- **YOUR GOAL**
Retype all of the material below line for line, keeping every character unchanged. Leave out the pictures.

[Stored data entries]
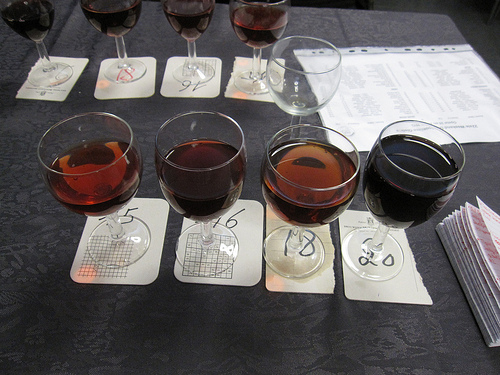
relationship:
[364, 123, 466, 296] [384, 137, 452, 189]
glass of wine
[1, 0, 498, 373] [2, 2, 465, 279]
table with glasses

- **SOLUTION**
relationship:
[364, 123, 466, 296] [384, 137, 452, 189]
glass of wine
[1, 0, 498, 373] [2, 2, 465, 279]
table with glasses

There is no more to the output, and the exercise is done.